9. A multi-source collaborative regional water environment monitoring system based on artificial intelligence according to claim 1, characterized in that, The multimodal detection module also includes a self-circulating cleaning module; the central processing module is used to send a high-pressure jet control signal to the self-circulating cleaning module when the calculated energy attenuation rate exceeds a preset blocking threshold.
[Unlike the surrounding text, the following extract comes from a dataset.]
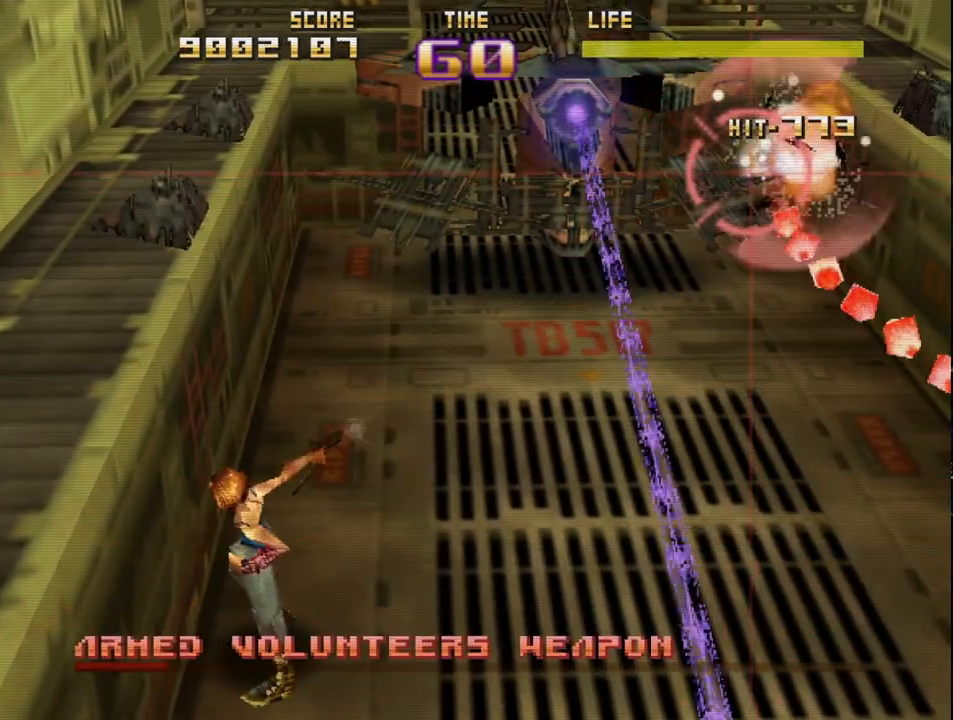
{"buttons": ["R2"], "left_stick": "center", "events": [[50, "left_stick", "left"], [317, "left_stick", "center"]]}
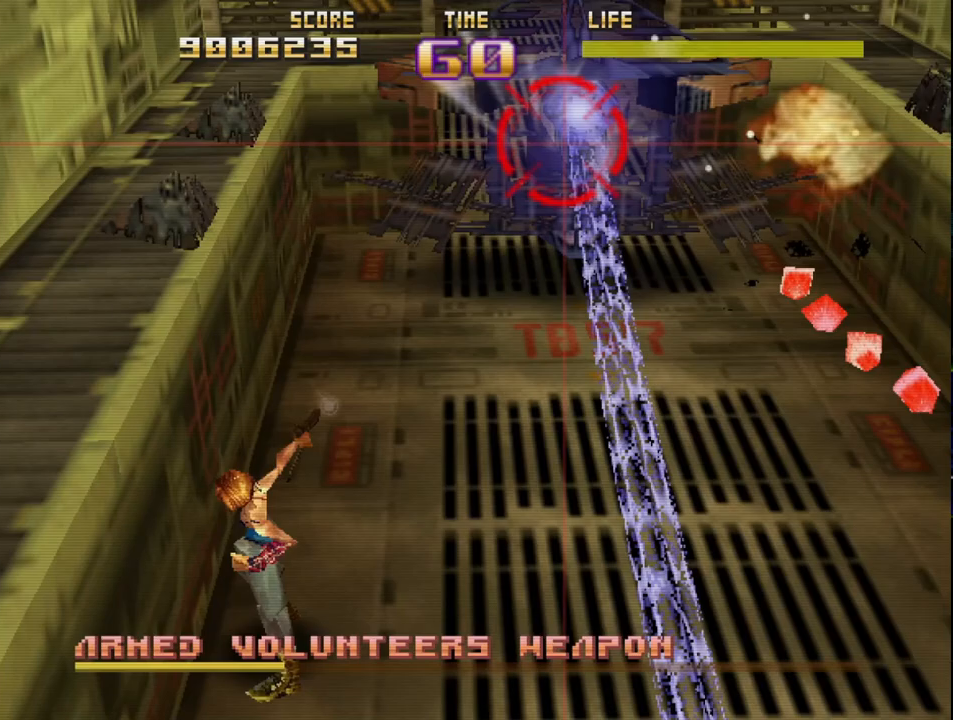
{"buttons": ["R2"], "left_stick": "center", "events": []}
10. A method for multi-source collaborative regional water environment monitoring based on artificial intelligence, used to implement the multi-source collaborative regional water environment monitoring system based on artificial intelligence as described in claim 1, characterized in that, Includes the following steps: Step S1101: Obtain multimodal water body detection parameter data; Step S1102: The high-frequency backscattered echo envelope signal received by the acoustic sensing unit is obtained through the echo feature extraction unit, and the energy attenuation rate of the high-frequency backscattered echo envelope signal in the time domain dimension is calculated. Step S1103: The energy attenuation rate is input into the preset dynamic coupling model through the dynamic parameter mapping unit to determine the distribution density of suspended matter and bubble content in the water body of the detection area, and to establish an optical transmittance compensation matrix. Step S1104: The fluorescence response electrical signal collected by the optical sensing unit is calibrated by the optical transmittance compensation matrix through the measurement reference calibration unit, the optical measurement baseline offset caused by multiple scattering of multiphase suspended particles is corrected, and the true value of the detection parameter conforming to the linear boundary of the Lambert-Beer law is reconstructed.